BEIJING (dpa-AFX) - The China stock market has alternated between positive and negative finishes through the last four trading days since the end of the two-day winning streak in which it had jumped almost 110 points or 2.7 percent. The Shanghai Composite Index now sit just above the 4,160-point plateau and it's likely to remain rangebound on Tuesday.
The global forecast for the Asian markets is mixed to lower amid weakness from technology shares and concerns about the outlook for interest rates. The European and U.S. markets were mixed to lower and the Asian bourses figure to also open to the downside.

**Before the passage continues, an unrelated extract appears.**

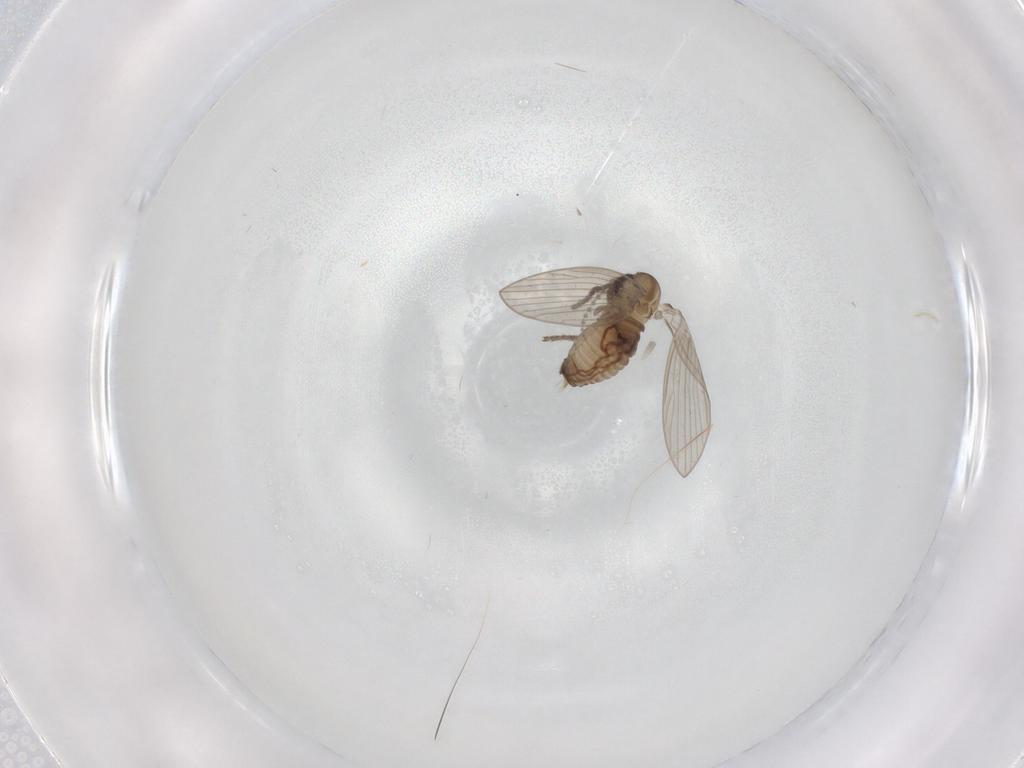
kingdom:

The SCI finished sharply higher on Monday following gains from the financial shares, property stocks and resource companies.
For the day, the index jumped 72.62 points or 1.78 percent to finish at 4,163.10 after trading between 4,070.17 and 4,164.42. The Shenzhen Composite Index climbed 48.45 points or 1.70 percent to end at 2,901.82.
Among the actives, Industrial and Commercial Bank of China gained 0.56 percent, while Bank of China spiked 2.77 percent, Agricultural Bank of China collected 0.47 percent, China Merchants Bank and Huaneng Power both climbed 1.05 percent, Bank of Communications perked 0.15 percent, China Life Insurance surged 8.13 percent, Jiangxi Copper accelerated 2.91 percent, Aluminum Corp of China (Chalco) soared 5.12 percent, Yankuang Energy rallied 2.37 percent, PetroChina advanced 1.04 percent, China Petroleum and Chemical (Sinopec) vaulted 1.27 percent, China Shenhua Energy added 0.61 percent, Gemdale improved 0.86 percent and Poly Developments and China Vanke both strengthened 1.63 percent
The lead from Wall Street is weak as the major averages opened slightly higher but quickly headed south before finishing mixed.
The Dow climbed 148.01 points or 0.29 percent to finish at 51,712.71, while the NASDAQ tumbled 351.33 points or 1.32 percent to close at 26,166.60 and the S&P 500 sank 27.79 points or 0.37 percent to end at 7,472.79.
The slump by the NASDAQ came amid weakness among technology stocks, with shares of SpaceX (SPCX) plummeting by 16.4 percent. An increase by treasury yields weighed on tech stocks, as the yield on the two-year note reaches its highest levels in over a year.
Concerns about the outlook for interest rates drove yields higher ahead of the release of key inflation data later in the week.
Traders seem worried that an acceleration in the pace of inflation as a result of President Donald Trump's war with Iran could lead the Federal Reserve to raise interest rates later this year.
Crude oil prices plunged on Monday even though the Iranian military says it has again closed off the Strait of Hormuz, although there are reports of commercial vessels are operating freely in the strait. West Texas Intermediate crude for July delivery was down $1.63 or 2.13 percent at $74.97 per barrel.